The optimization strategy of container technology in the deployment of wallet nodes

The optimization strategy of container technology in the deployment of wallet nodes

Because of business needs, it is necessary to deploy nodes that need to be supported by various blockchain public chains, that is, wallet services, to synchronize with global open nodes. Most wallet programs are immature, so manual maintenance and node data backup processing are often required. When sharing the experience of peers, I found that everyone is fully using container technology to deploy wallet nodes. Therefore, I am also here to share with you what container technology should pay attention to during the deployment of a single wallet service, and how to optimize it.

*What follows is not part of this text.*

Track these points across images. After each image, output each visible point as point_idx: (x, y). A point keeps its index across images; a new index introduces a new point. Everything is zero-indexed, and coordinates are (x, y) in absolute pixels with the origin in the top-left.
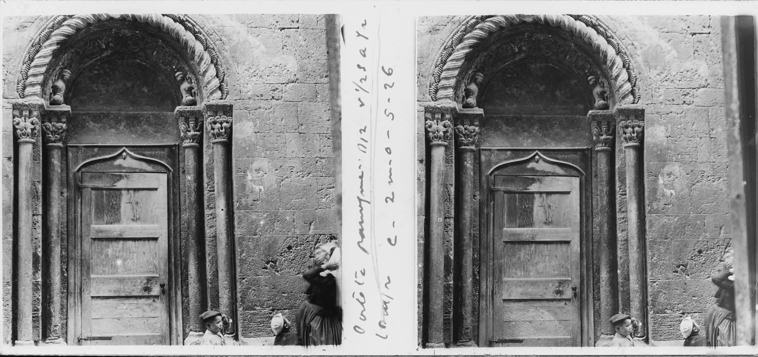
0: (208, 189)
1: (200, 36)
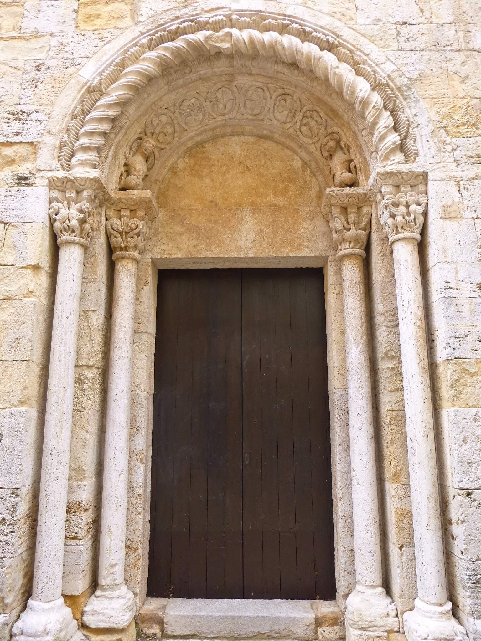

1. The optimization of mirroring, as the basic mirroring, generally choose the alpine mirroring as the benchmark. In general container optimization recommendations, a large number of practical recommendations are based on the short and compact OS size as the criterion. This is not wrong in itself, but we also have to consider that wallet services are currently immature components. Few benchmark tests have been done on alpine, and it is difficult to use the full wallet capabilities. In this regard, my strategy is to build my own image based on the official Dockerfile, and don't waste energy on image building.

2. Mirror distribution and construction may encounter the situation that GFW cannot be pulled down, especially the dependent environment component package cannot be pulled down. So my strategy is to lose one unit in Hong Kong and just build it.

3. The wallet is built in various languages, and there are many versions. The mirror image built on the Internet is strange. Therefore, if you can build it yourself, don't use others. Even if there is a better one, build it again based on the Dockerfile. This can help you sort out the steps and have a clue in your mind when you encounter a problem.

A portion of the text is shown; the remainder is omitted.